35. Hence we deem it fit to direct an enquiry agianst the errant police officers, as well as the concerned judicial officers, in accordance with the directions of the Apex Court in Arnesh Kumar (para 11.7 and 11.8.supra). The petitioner nos.3 and 4 are at liberty to file appropriate proceedings for compensation, if they so desire.
36. Under the circumstances and in view of discussion supra, we pass the following order:-
(i) The petition is partly allowed, with costs of Rs.50,000/- to be paid to the petitioner nos.3 and 4.
(ii) The C.R.No.46 of 2015 registered at Bhosari Police Station, Pune, is quashed qua the Petitioner Nos.2 to 7 and quashed qua the petitioner no.1 only in respect of the offence under section 417 r/w 34 of the IPC.
(iii) The registry is directed to forward copy of this order to the Commissioner of Police, Pune.
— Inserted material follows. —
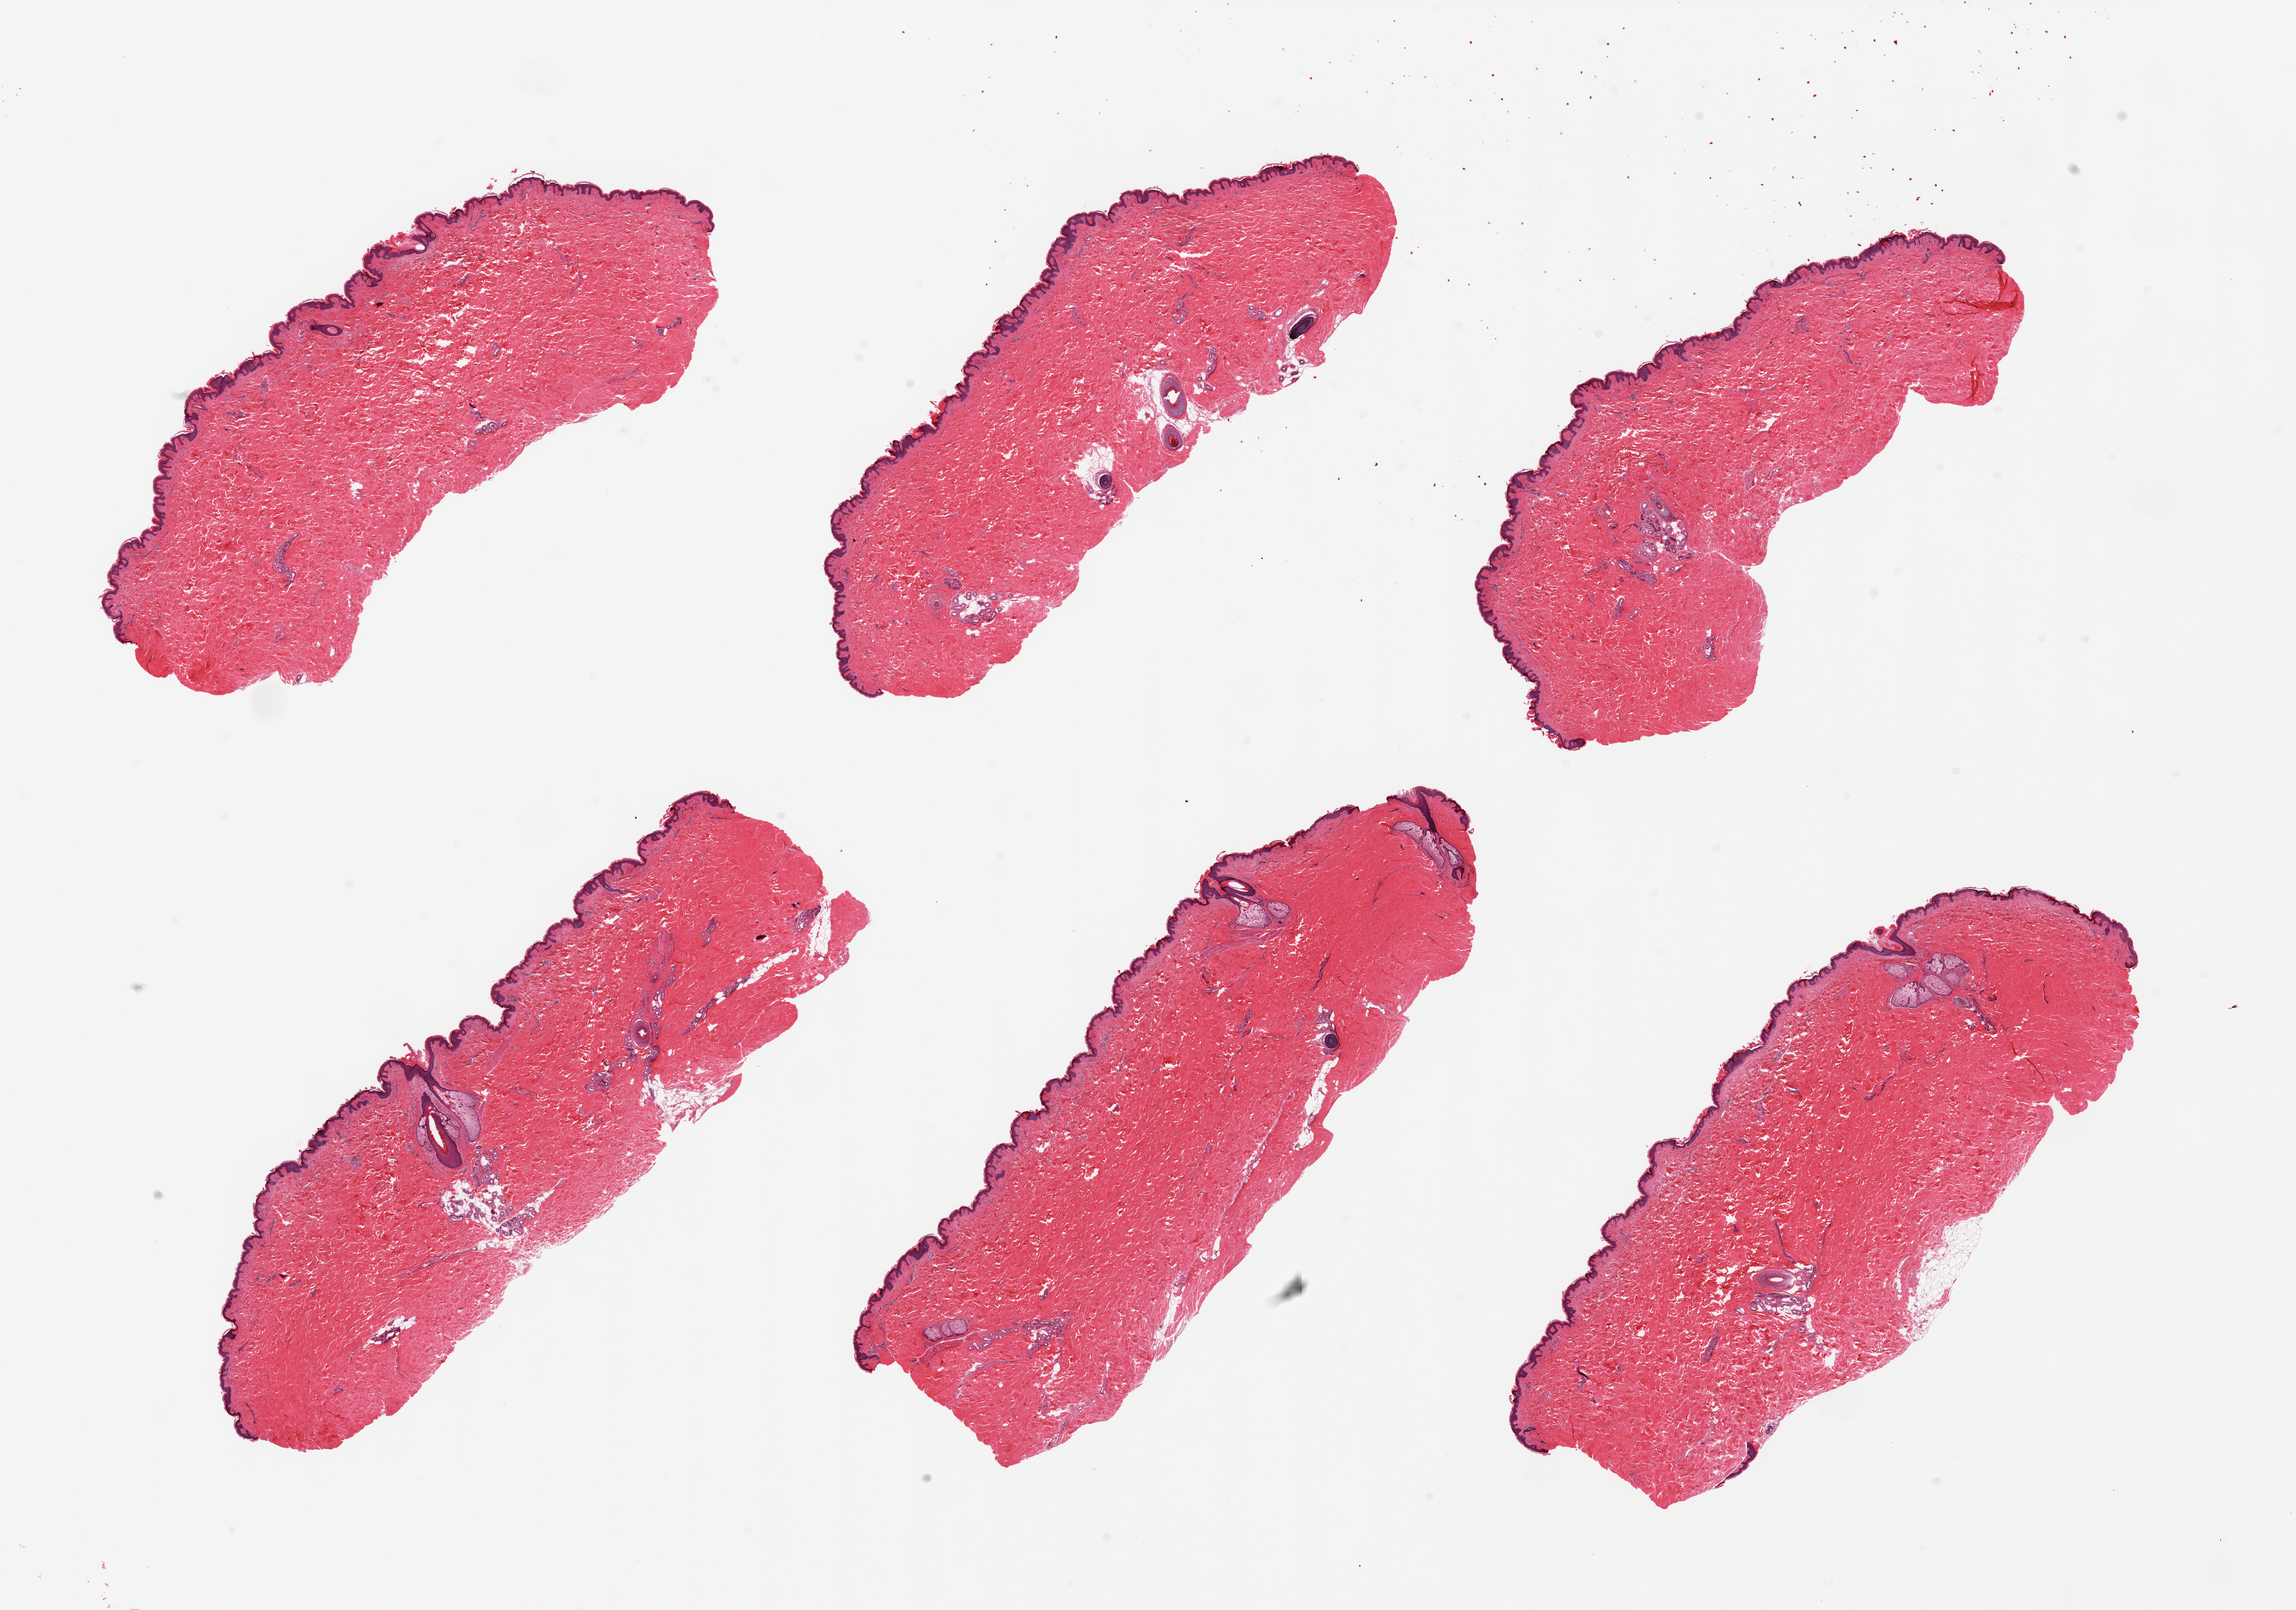
Whole-slide image, hematoxylin and eosin (H&E) stain, a low-resolution overview of the entire scanned area, about 29.5 x 20.7 mm, PAXgene-fixed, paraffin-embedded tissue, sampled site (target tissue): skin of suprapubic region, tissue donor sample.
* review note (as recorded): 6 pieces; well dissected; <5% dermal fat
The Commissioner of Police, Pune to enquire into the matter of illegal detention and to fix the responsibility and to take disciplinary action against the erring police officers.
(iv) The respondent no.1 shall recover the costs of Rs.50,000/- from the erring police officers.
(vi The inquiry and action taken report be filed before this court within four months from the date of receipt of this order.
(vi) A copy of this order be forwarded to the Registrar General, High Court, to be placed before the Honourable The Chief Justice, Bombay High Court.